━━━━━ EXCERPTED TEXT

I laughed at this. These are RETAIL ASSOCIATES. Their one sole job is to sell pets and products, to make money for the company. Any petstore associate that raises their hand in defense of selling a pet is bound to get fired, which is why petstores typically don't have good fish keepers or pet lovers as their employees. 

If there was a lawsuit, it would probably be forced to arbitrate, which is why you've never heard of any lawsuits. Arbitration is a secretive way of protecting a company from lawsuits, and essentially stops consumers from suing. That means you can't get a company to change from something they are doing wrong. Watch your rights fly out the window when an Arbitration agreement is in a TOS. 

Petsmart Arbitration agreement


----------



## grre (Jun 11, 2019)

I can personally attest that I have not yet seen any glo-bettas (or any glo-fish for that matter) on the shelves on either small LFS or the large franchise Pets at Home here in the UK. Then again, I have barely seen any Bettas at any pet store here in the UK, and when I do, usually no more than two or three divided up among larger community tanks with other fish (guppies, tetras ect.) The cup phenomena I think, is limited to stores in North America. All the fish here seem to be decently treated, although perhaps with the filter output a bit too strong for some of the bettas in the community tanks-tanks clean of debris or dead fish, healthy plants ect. I am actually quite impressed. It is also a lot harder to order livestock fish online here than in North America. Again I'm not sure if thats because the fish industry is a lot smaller here in Europe/UK, or if animal welfare guidelines are better enforced and kept. 

I doubt I will ever acquire a glo-fish betta for the sole reason that I never cared for them when they were other species of fish...the ones I saw back in Canada looked pretty enough I suppose, when they were all lit up in their tank, but I don't personally like the artificial/decorative appeal and prefer more natural scapes more generally-for any kind of fish. I also don't like the black light-although I'm not a fan of artificial lighting much either, a blacklight can't be used to grow plants or even fully "display" the fish, only highlights the tacky fluorescent colours and cheap plastic decorations. Also, I'm not sure how it would disrupt the natural sleep cycle of the fish, especially betta, which are diurnal like us-and thus sleep at the same time as we do (at least on nights where I'm not awake with all the lights on doing homework haha-poor Sisyphus is probably as sleep deprived as me some mornings).

━━━━━━━━━━

YOUR ASSIGNMENT - Which large UK pet store franchise does the forum thread above name as one where glo-bettas have not yet been seen on the shelves?

━━━━━ SUPPLIED ENTRIES

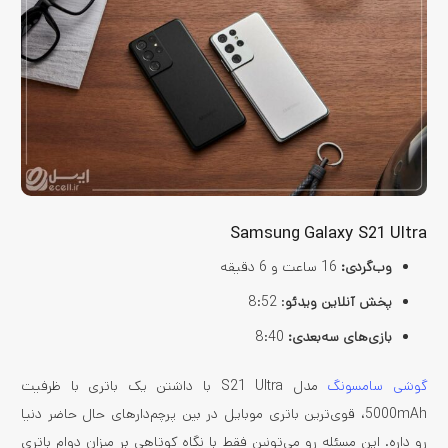
Samsung Galaxy S21 Ultra
وب‌گردی:
16 ساعت و 6 دقیقه
پخش آنلاین ویدئو
: 8:52
بازی‌های سه‌بعدی:
8:40
گوشی سامسونگ
مدل S21 Ultra با داشتن یک باتری با ظرفیت
5000mAh، قوی‌ترین باتری موبایل در بین پرچم‌دارهای حال حاضر دنیا
رو داره. این مسئله رو می‌تونین فقط با نگاه کوتاهی بر میزان دوام باتری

━━━━━━━━━━

EXPECTED ANSWER - Pets at Home